Sunday, November 13, 2011

Problem accessing CSV from passive Cluster Node

I recently had a perplexing problem where Cluster Shared Volumes in a Hyper-V cluster were not working correctly.  The volumes were only accessible from the node currently owning the volume.  Attempts to access the volumes from any of the other nodes resulted Windows Explorer hanging indefinitely.  Enabling maintenance or redirected mode made no difference.

Event ID 5120 was logged:  Cluster Shared Volume 'Volume1' ('Cluster Disk 1') is no longer available on this node because of 'STATUS_BAD_NETWORK_PATH(c00000be)'. All I/O will temporarily be queued until a path to the volume is re-established.
Event ID 5142 also occurred:  Cluster Shared Volume 'Volume1' ('Cluster Disk 1') is no longer accessible from this cluster node because of error 'ERROR_TIMEOUT(1460)'. Please troubleshoot this node's connectivity to the storage device and network connectivity.

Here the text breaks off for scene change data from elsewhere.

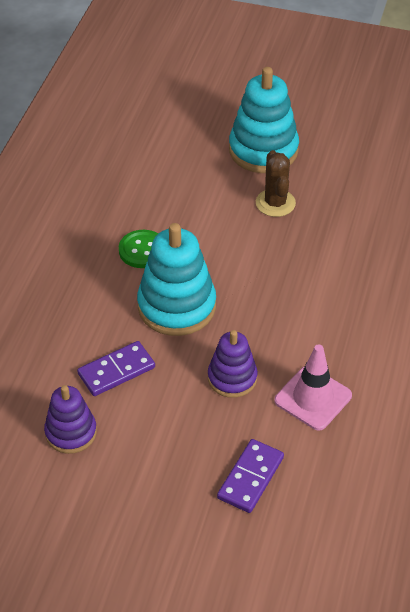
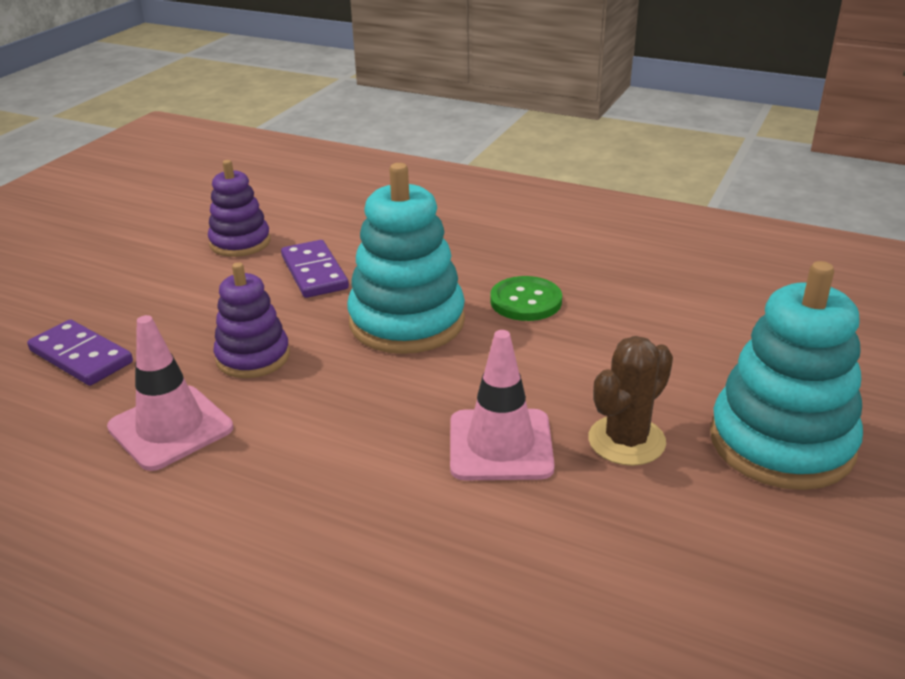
camera: 100 degrees right, 15 degrees down
brown cactus [256,150,296,217] -> brown cactus turned 45 degrees counterclockwise [588,336,673,466]
none -> pink traffic cone [450,330,555,480]

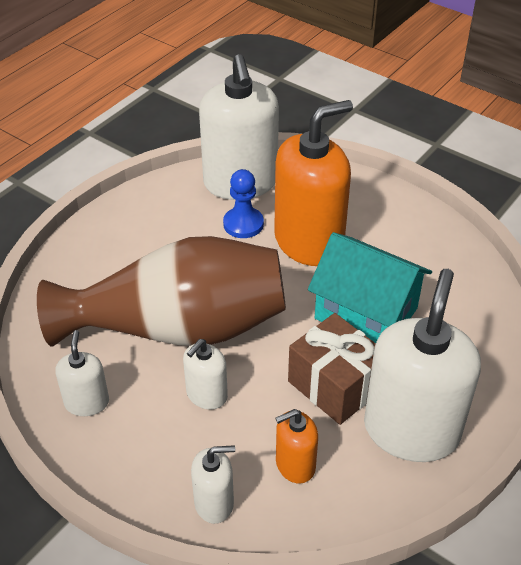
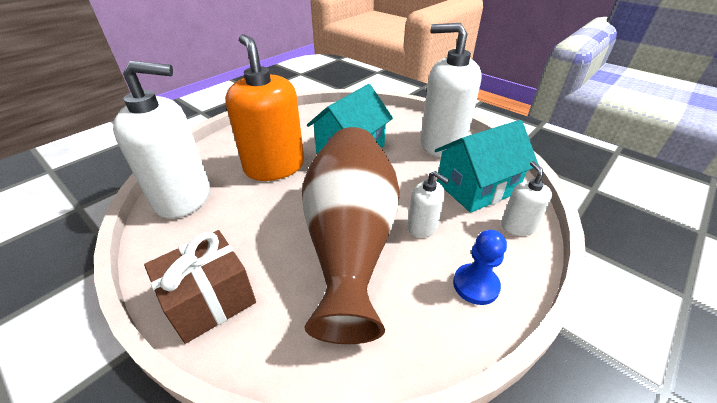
camera: 85 degrees left, 5 degrees down
white soap dispenser [55,330,109,416] -> none
blue pawn [223,169,264,238] -> blue pawn moved to [453,230,507,305]
orange soap dispenser [276,409,318,483] -> turquoise house [435,120,539,213]
brown gift [288,313,376,425] -> brown gift moved to [144,230,256,344]

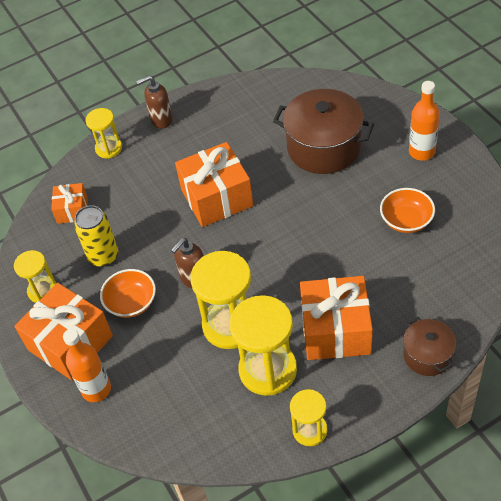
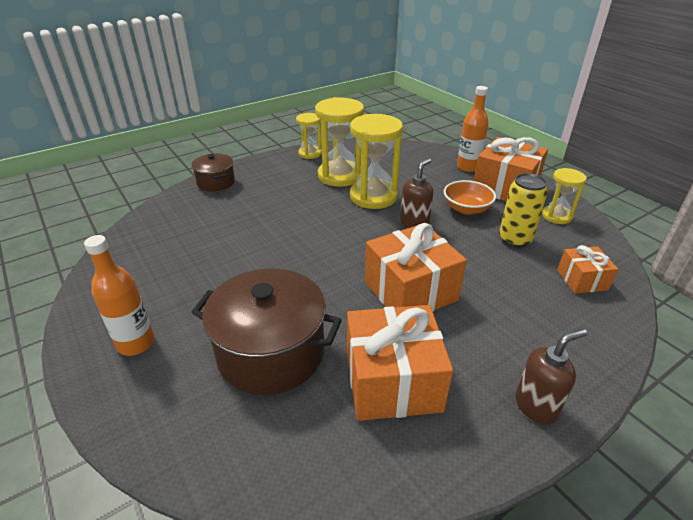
camera: 170 degrees right, 15 degrees down
yellow hourglass [85,108,122,158] -> none
orange gift [300,276,373,360] -> orange gift moved to [347,305,453,421]
orange bowl [380,188,435,233] -> none

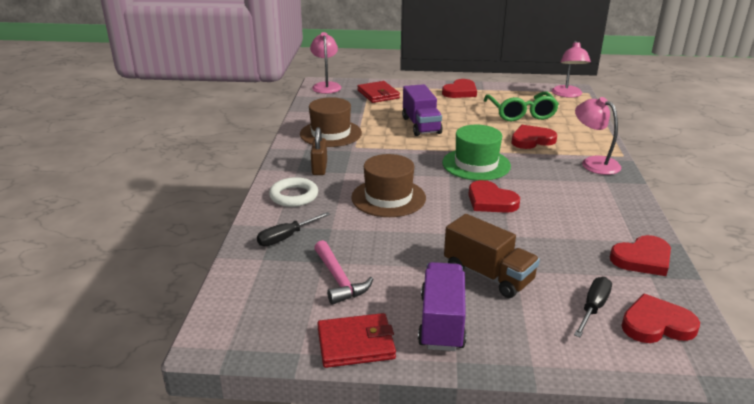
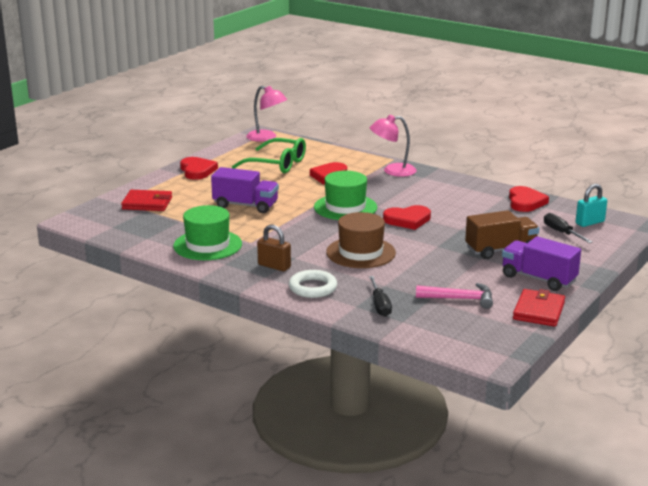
camera: 60 degrees left, 5 degrees down
brown hat [300,97,362,147] -> green hat [173,205,242,260]
pink lamp [310,32,341,94] -> none
red heart [621,294,700,343] -> turquoise padlock [576,184,607,227]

I could ping all nodes over both the Production and Heartbeat network links, and I could access file shares from any node on any node.

The Problem
After much troubleshooting I realised I disabled both File and Print Sharing and Client for Microsoft Networks on the Heartbeat NIC on all nodes.  This is a best practice drummed into me since working on Microsoft Clustering when it was still code-named Wolfpack.

The Resolution
I enabled File and Print Sharing and Client for Microsoft Networks and immediately afterwards all my Cluster Shared Volumes started functioning as expected.

The Explanation
It’s documented in MS KB Article 2008795.  When accessing a CSV volume from a passive (non-coordinator) node, the disk I/O to the owning (coordinator) node is routed through a 'preferred' network adapter and requires SMB be enabled on that network adapter. For SMB connections to work on these network adapters, the aforementioned protocols must be enabled.  Ugh.

1 comment:

  1. Hi,
    You're right but I had same problem with SMB already enabled !
    To solve prob I just restarted DNS then Clusterservice on node with no access and everything worked fine again.
    Hope this could help...